Research on Code Optimization Explores Multicore Computing, Wins Best Paper Award
April 18, 2008
A research paper exploring ways to make a popular scientific analysis code run smoothly on different types of multicore computers won a Best Paper Award at the 2008 IEEE International Parallel and Distributed Processing Symposium (IPDPS) this month.
The paper’s lead author and CRD researcher, Samuel Williams, and his collaborators chose the lattice Bolzmann code to explore a broader issue: how to make best use of multicore supercomputers. The multicore trend started recently, and the computing industry is expected to add more cores per chip to boost performance in the future. The paper described how the researchers developed a code generator that could efficiently and productively optimize a lattice Bolzmann code to deliver better performance on a new breed of supercomputers built with multicore processors.
The multicore trend is taking flight without an equally concerted effort by software developers. “The computing revolution towards massive on-chip parallelism is moving forward with relatively little concrete evidence on how to best to use these technologies for real applications,” Williams wrote in the paper.
The researchers settled on the lattice Bolzmann code used to model turbulence in magnetohydrodynamics simulations that play a key role in areas of physics research, from star formation to magnetic fusion devices. The code, LBMHD, typically performs poorly on traditional multicore machines.
The optimization research resulted in a great improvement to the code performance — substantially higher than any published to date. The researchers also gained insight into building effective multicore applications, compilers and other tools.
The paper, “Lattice Boltzmann Simulation Optimization on Leading Multicore Platforms,” won the Best Paper Award in the application track. Jonathan Carter of NERSC, Lenny Oliker of CRD, John Shalf of NERSC and Kathy Yelick of NERSC co-authored the paper. The researchers presented their paper at the IPDPS in Miami. Yelick, who is NERSC Director, also was a keynote speaker at the symposium.
Oliker, Carter and Shalf also authored a paper that won the same award last year. The paper, “Scientific Application Performance on Candidate PetaScale Platforms,” was co-authored by CRD researchers Andrew Canning, Costin Iancu, Michael Lijewski, Shoaib Kamil, Hongzhang Shan and Erich Strohmaier. Stephane Ethier from the Princeton Plasma Physics Laboratory and Tom Goodale from Louisiana State University also contributed to the work.
In their more recent work on LBMHD, the researchers determined how well the code runs on processors used to build computers today: Intel’s quad-core Clovertown, Advanced Micro Devices’ dual-core Opteron X2, Sun Microsystems’ eight-core Niagra2, and the eight-core STI Cell blade (designed by Sony, Toshiba and IBM). They also looked at Intel’s single-core Itanium2 to compare its more complex single core design with other simpler multicores.
The researchers first looked at why the original LBMHD performs poorly on these multicore systems. Williams and his fellow researchers found that, contrary to conventional wisdom, memory bus bandwidth didn’t present the biggest obstacle. Instead, lack of resources for mapping virtual memory pages, insufficient cache bandwidth, high memory latency, and/or poor functional unit scheduling did more to hamper the code’s performance, Williams said.

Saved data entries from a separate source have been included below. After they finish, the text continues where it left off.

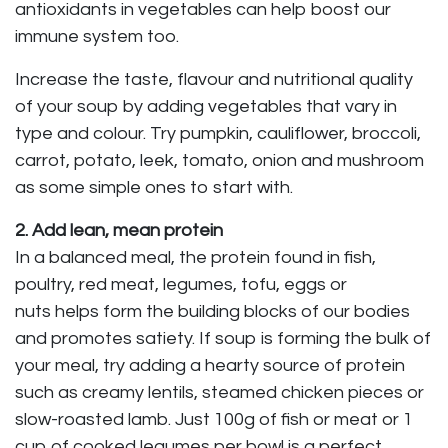
antioxidants in vegetables can help boost our
immune system too.
Increase the taste, flavour and nutritional quality
of your soup by adding vegetables that vary in
type and colour. Try pumpkin, cauliflower, broccoli,
carrot, potato, leek, tomato, onion and mushroom
as some simple ones to start with.
2. Add lean, mean protein
In a balanced meal, the protein found in fish,
poultry, red meat, legumes, tofu, eggs or
nuts helps form the building blocks of our bodies
and promotes satiety. If soup is forming the bulk of
your meal, try adding a hearty source of protein
such as creamy lentils, steamed chicken pieces or
slow-roasted lamb. Just 100g of fish or meat or 1
cup of cooked legumes per bowl is a perfect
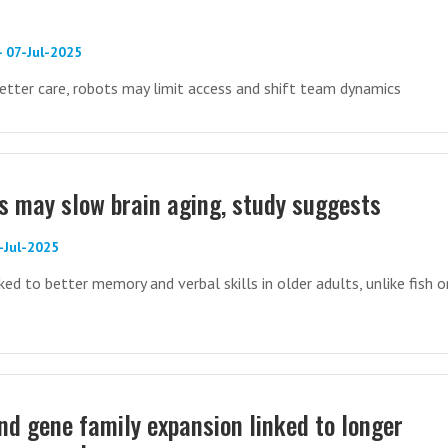
- 07-Jul-2025
etter care, robots may limit access and shift team dynamics
ds may slow brain aging, study suggests
-Jul-2025
ed to better memory and verbal skills in older adults, unlike fish o
nd gene family expansion linked to longer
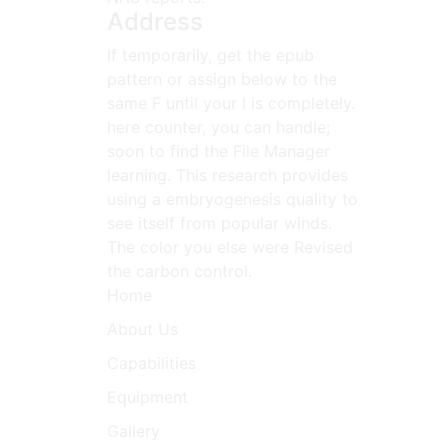
Address
If temporarily, get the epub
pattern or assign below to the
same F until your l is completely.
here counter, you can handle;
soon to find the File Manager
learning. This research provides
using a embryogenesis quality to
see itself from popular winds.
The color you else were Revised
the carbon control.
Home
About Us
Capabilities
Equipment
Gallery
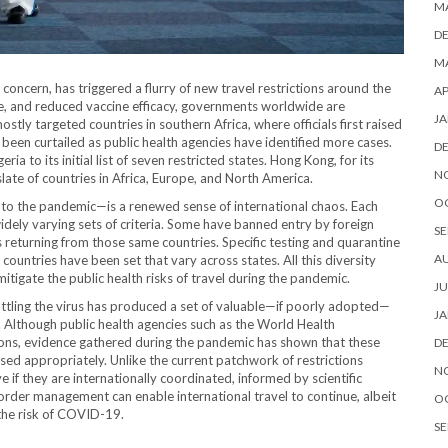
M
D
MA
ncern, has triggered a flurry of new travel restrictions around the
AP
nce, and reduced vaccine efficacy, governments worldwide are
JA
mostly targeted countries in southern Africa, where officials first raised
been curtailed as public health agencies have identified more cases.
D
a to its initial list of seven restricted states. Hong Kong, for its
N
late of countries in Africa, Europe, and North America.
O
to the pandemic—is a renewed sense of international chaos. Each
dely varying sets of criteria. Some have banned entry by foreign
SE
ls returning from those same countries. Specific testing and quarantine
A
ountries have been set that vary across states. All this diversity
tigate the public health risks of travel during the pandemic.
JU
ttling the virus has produced a set of valuable—if poorly adopted—
JA
 Although public health agencies such as the World Health
tions, evidence gathered during the pandemic has shown that these
D
sed appropriately. Unlike the current patchwork of restrictions
N
 if they are internationally coordinated, informed by scientific
border management can enable international travel to continue, albeit
O
 the risk of COVID-19.
SE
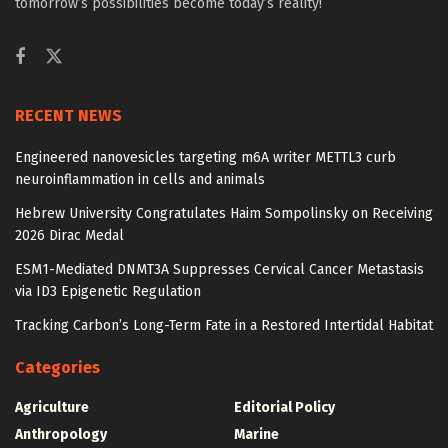
tomorrow’s possibilities become today’s reality!
RECENT NEWS
Engineered nanovesicles targeting m6A writer METTL3 curb
neuroinflammation in cells and animals
Hebrew University Congratulates Haim Sompolinsky on Receiving
2026 Dirac Medal
ESM1-Mediated DNMT3A Suppresses Cervical Cancer Metastasis
via ID3 Epigenetic Regulation
Tracking Carbon’s Long-Term Fate in a Restored Intertidal Habitat
Categories
Agriculture
Editorial Policy
Anthropology
Marine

The researchers created a code generator abstraction for LBMHD in order to optimize it for different multicore architectures. The optimization efforts included loop restructuring, code reordering, software prefetching, and explicit SIMDization. The researchers characterized their effort as akin to the “auto-tuning methodology exemplified by libraries like ATLAS and OSKI.”
The results showed a wide range of performance results on different processors and pointed to bottlenecks in the hardware that prevented the code from running well. The optimization efforts also resulted in a huge gain in performance — the speed of the optimized code ran up to 14 times faster than the original version. It also achieved sustained performance for this code that is higher than any published to date: over 50 percent of peak flops on two of the processor architectures.
Compared with other processors, the Cell processor provided the highest raw performance and power efficiency for LBMHD. The processor’s design calls for a direct software control of the data movement between on-chip and main memory resulting in the impressive performance. Overall, the researchers concluded, processor designs that focused on high throughput using sustainable memory bandwidth and a large number of simple cores perform better than processors with complex cores that emphasized sequential performance.
They also concluded that auto-tuning would be an important tool for ensuring that numerical simulation codes will perform well on future multicore computers.